It’s Unburied

IMG_1078I hold it together.  I look happy, well adjusted and positive.  At least that’s how I hope I come across.

 

And honestly I believe myself at times.  Then I realize I’ve learned to fake it.  We all want to fit in and be normal so I’ve learned to fake it for self preservation

My job – literally and figuratively – is comforting others.
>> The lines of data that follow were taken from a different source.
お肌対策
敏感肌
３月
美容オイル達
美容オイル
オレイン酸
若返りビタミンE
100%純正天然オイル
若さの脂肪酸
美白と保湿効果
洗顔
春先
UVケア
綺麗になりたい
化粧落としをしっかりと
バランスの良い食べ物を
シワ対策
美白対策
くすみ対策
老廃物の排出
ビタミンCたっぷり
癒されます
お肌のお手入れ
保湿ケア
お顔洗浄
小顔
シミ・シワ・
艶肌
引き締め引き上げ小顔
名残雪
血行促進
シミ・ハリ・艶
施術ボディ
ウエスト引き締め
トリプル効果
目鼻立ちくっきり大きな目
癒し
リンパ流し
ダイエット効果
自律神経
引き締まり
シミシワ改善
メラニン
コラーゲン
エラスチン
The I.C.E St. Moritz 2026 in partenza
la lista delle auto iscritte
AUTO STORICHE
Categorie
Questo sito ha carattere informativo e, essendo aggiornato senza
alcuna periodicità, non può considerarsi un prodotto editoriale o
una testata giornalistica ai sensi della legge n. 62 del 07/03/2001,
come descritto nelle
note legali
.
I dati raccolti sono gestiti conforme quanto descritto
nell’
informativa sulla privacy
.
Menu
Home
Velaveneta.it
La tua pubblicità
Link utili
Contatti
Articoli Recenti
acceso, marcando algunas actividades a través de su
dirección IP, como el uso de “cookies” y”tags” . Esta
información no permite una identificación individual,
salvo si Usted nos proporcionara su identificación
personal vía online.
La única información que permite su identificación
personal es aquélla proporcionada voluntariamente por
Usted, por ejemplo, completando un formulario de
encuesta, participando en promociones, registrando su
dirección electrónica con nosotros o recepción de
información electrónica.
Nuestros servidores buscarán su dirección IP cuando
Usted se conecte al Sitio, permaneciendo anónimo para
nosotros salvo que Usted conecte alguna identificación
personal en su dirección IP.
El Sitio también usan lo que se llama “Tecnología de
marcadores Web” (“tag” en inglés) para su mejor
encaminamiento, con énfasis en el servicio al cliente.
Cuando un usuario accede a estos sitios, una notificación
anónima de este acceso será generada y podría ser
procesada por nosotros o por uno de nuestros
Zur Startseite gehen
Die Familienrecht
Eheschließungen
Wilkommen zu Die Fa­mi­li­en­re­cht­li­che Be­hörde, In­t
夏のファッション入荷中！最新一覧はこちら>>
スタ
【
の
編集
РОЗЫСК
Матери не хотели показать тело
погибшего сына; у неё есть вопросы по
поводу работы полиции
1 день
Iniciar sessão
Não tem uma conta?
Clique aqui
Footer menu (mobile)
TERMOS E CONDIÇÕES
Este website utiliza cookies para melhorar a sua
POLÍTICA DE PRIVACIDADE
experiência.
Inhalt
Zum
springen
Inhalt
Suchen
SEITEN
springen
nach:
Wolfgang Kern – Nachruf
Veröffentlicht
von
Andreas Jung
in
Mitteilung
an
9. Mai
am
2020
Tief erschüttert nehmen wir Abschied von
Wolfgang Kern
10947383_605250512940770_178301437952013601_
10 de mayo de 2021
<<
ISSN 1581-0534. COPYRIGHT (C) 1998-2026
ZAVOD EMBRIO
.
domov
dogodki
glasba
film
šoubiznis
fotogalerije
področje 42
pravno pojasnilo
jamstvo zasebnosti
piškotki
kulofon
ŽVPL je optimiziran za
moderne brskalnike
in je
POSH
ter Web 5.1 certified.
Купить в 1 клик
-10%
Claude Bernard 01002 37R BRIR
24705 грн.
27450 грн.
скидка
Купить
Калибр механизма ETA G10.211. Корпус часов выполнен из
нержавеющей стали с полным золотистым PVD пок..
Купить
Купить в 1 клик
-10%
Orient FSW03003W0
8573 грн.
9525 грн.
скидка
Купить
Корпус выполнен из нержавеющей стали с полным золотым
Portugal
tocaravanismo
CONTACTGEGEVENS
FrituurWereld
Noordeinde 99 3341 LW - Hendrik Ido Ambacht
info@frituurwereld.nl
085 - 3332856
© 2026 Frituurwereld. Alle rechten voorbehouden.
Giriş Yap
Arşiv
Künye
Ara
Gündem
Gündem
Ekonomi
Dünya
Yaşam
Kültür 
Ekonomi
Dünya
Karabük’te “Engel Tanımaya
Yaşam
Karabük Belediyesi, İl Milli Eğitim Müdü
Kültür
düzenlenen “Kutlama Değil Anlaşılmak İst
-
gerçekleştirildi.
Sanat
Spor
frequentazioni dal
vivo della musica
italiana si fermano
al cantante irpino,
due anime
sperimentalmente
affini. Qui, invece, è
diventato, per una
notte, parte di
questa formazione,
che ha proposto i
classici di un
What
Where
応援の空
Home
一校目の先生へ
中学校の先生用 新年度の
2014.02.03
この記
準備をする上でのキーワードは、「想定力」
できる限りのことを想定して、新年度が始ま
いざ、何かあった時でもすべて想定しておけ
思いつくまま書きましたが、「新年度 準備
I’m supposed to fix things.  It’s what I do and what I’m good at…except when it comes to me.

 

Instead I avoid all pain and emotions, run away, hide and talk to everyone about how they feel.  Providing support is easier than asking for it.  Asking requires using words not in my personal vocabulary.  Asking requires being vulnerable instead of strong.  Asking requires opening up a place of deep anxiety.

 

Fitbloggin’ this past week was a time of many things and you can read recaps here.  For me Fitbloggin was all these things but more importantly it was a time to focus on self-acceptance the the emotions of losing large amounts of weight.  In the last 6 years I’ve pushed these emotions aside.

During both sessions I bit my fist, sat back and refused to say anything…listen with comforting ears…until compelled to speak.  I don’t know why I did or what words came out of my mouth (they’re recorded in the live blogs) and then I promptly sat down.  I shook my legs and bit my fist again to calm down resuming my role in comforting and supporting others by listening.  That is a role I’m comfortable with…not speaking about my own issues.

 

Before this weekend I was sure I had a handle all this and had accepted myself.  I had come to terms with losing over 100 pounds and being a new me on the inside and out.  But sitting and listening to the group share their stories showed me the opposite.  It dug up all the gritty emotions I buried years ago.  I’m saying and doing the right things but do not know if that’s truly me…who am I and why do I think feel great in a situation but hate myself after.  In sixteen years of therapy I learned the right answers to self-acceptance instead of truly believing it.

I retreated, squashed and beat down the emotions, pain and self-hatred because Cynthia is a happy person.  Cynthia needs to be a happy person for work and for life.  But Cynthia isn’t authentic unless she’s working on herself and the emotions buried underneath.

 

Pretending to be something provides smiles and conversation in public and sobs alone.  What’s wrong here?!  When surrounded by people who care and support you why do you run away?  Why did I run away from the most supportive group of people who would have been there for ME?  I’m not my job…I’m not the Bipolar anxiety girl…I’m me.  Emotions can’t be hidden all the time as much as I try.  I ran from each chance to share my pain and be supported, instead providing the support.

So now it’s all unearthed after 14 years of being buried.  In one amazing weekend, all the emotions are open and ready to start healing.  It’s going to be a process.  Probably a messy process I should have dealt when long ago.  But now it’s out there.  Seeing I’m not alone, I need to see myself differently, and working on it all is the only way to improve is where to begin.  I have good support and I’m opening up and saying

ME…I need support too.  I don’t know where I am right now, but I know I need to go forward.